Types of Custody in Texas
Sole Custody: legal and physical custody is awarded to one parent. The parent is able to make decisions on the child’s behalf. That parent also has the right to physical possession of the child.
Split Custody: type of custody where there are two children in the marriage and each parent receives full physical custody of one child.
Joint Custody: there are several types of joint custody, including:
Joint Legal Custody: both parents share responsibility and decision making capabilities on how the child will be raised, but there will be only one primary residence for the child.
Shared Physical Custody: the child will spend time at both residences.
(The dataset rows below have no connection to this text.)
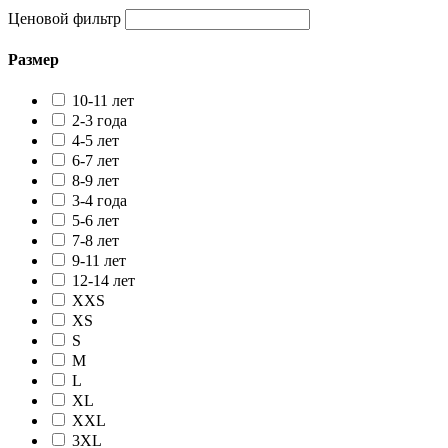
Ценовой фильтр
Размер
10-11 лет
2-3 года
4-5 лет
6-7 лет
8-9 лет
3-4 года
5-6 лет
7-8 лет
9-11 лет
12-14 лет
XXS
XS
S
M
L
XL
XXL
3XL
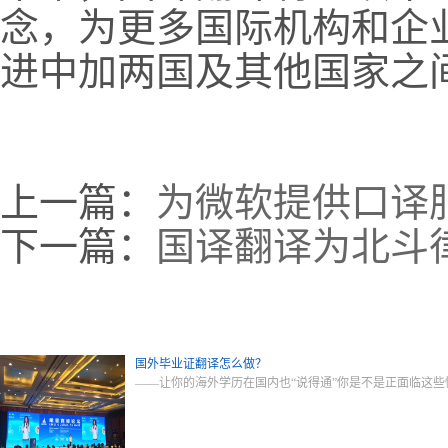
念，为更多国际机构和企
进中加两国及其他国家之
上一篇：
为微软提供口译
下一篇：
国译翻译为北斗
国外毕业证翻译怎么做？
——让你的海外学历在国内也“说得通”你是不是正面临这些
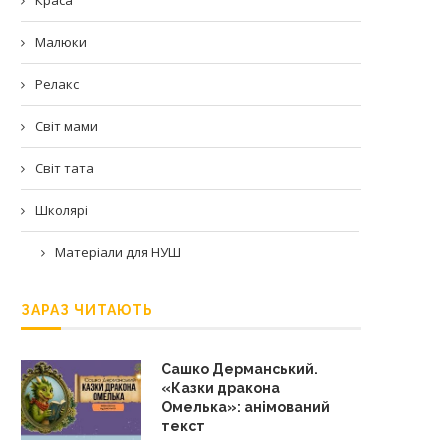
Малюки
Релакс
Світ мами
Світ тата
Школярі
Матеріали для НУШ
ЗАРАЗ ЧИТАЮТЬ
Сашко Дерманський.
«Казки дракона
Омелька»: анімований
текст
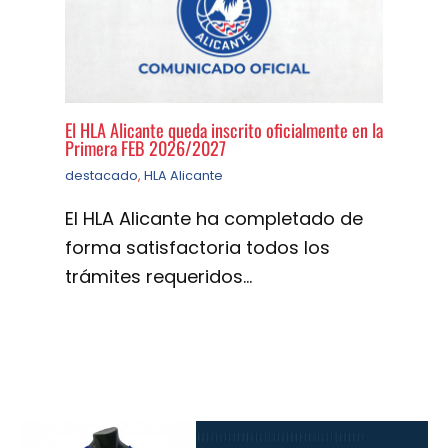
El HLA Alicante queda inscrito oficialmente en la
Primera FEB 2026/2027
destacado
,
HLA Alicante
El HLA Alicante ha completado de
forma satisfactoria todos los
trámites requeridos…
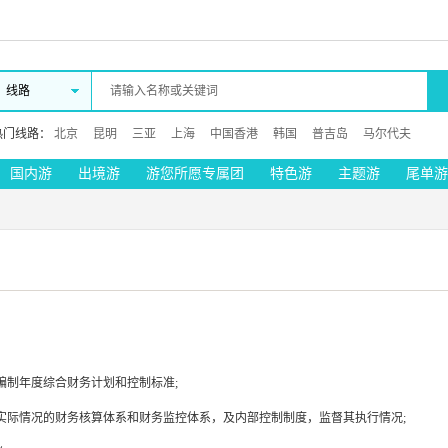
线路
热门线路：
北京
昆明
三亚
上海
中国香港
韩国
普吉岛
马尔代夫
国内游
出境游
游您所愿专属团
特色游
主题游
尾单游
编制年度综合财务计划和控制标准;
实际情况的财务核算体系和财务监控体系，及内部控制制度，监督其执行情况;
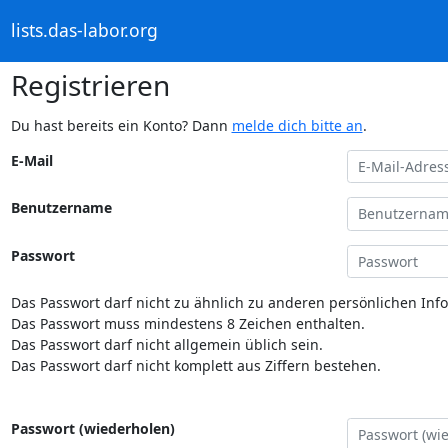
lists.das-labor.org
Registrieren
Du hast bereits ein Konto? Dann
melde dich bitte an
.
E-Mail
Benutzername
Passwort
Das Passwort darf nicht zu ähnlich zu anderen persönlichen Inf
Das Passwort muss mindestens 8 Zeichen enthalten.
Das Passwort darf nicht allgemein üblich sein.
Das Passwort darf nicht komplett aus Ziffern bestehen.
Passwort (wiederholen)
Each parent receives at least 35% of the child’s time. One parent receives an unequal share of physical custody than the other, but at least 35% of the time has to be spent with the second parent.
Combination of Shared Physical and Joint Legal Custody: a type of custody arrangement which can be modified to meet the needs of the parents and the best interests of the child.
Important Note about Sole Custody
In the state of Texas, courts generally believe it is in the best interest of the child to have liberal access to both parents. This means that true sole custody, being sole physical and legal custody, is difficult to obtain. This is usually limited to circumstances of the death of one parent, instances of incarceration, abuse, or physical addiction.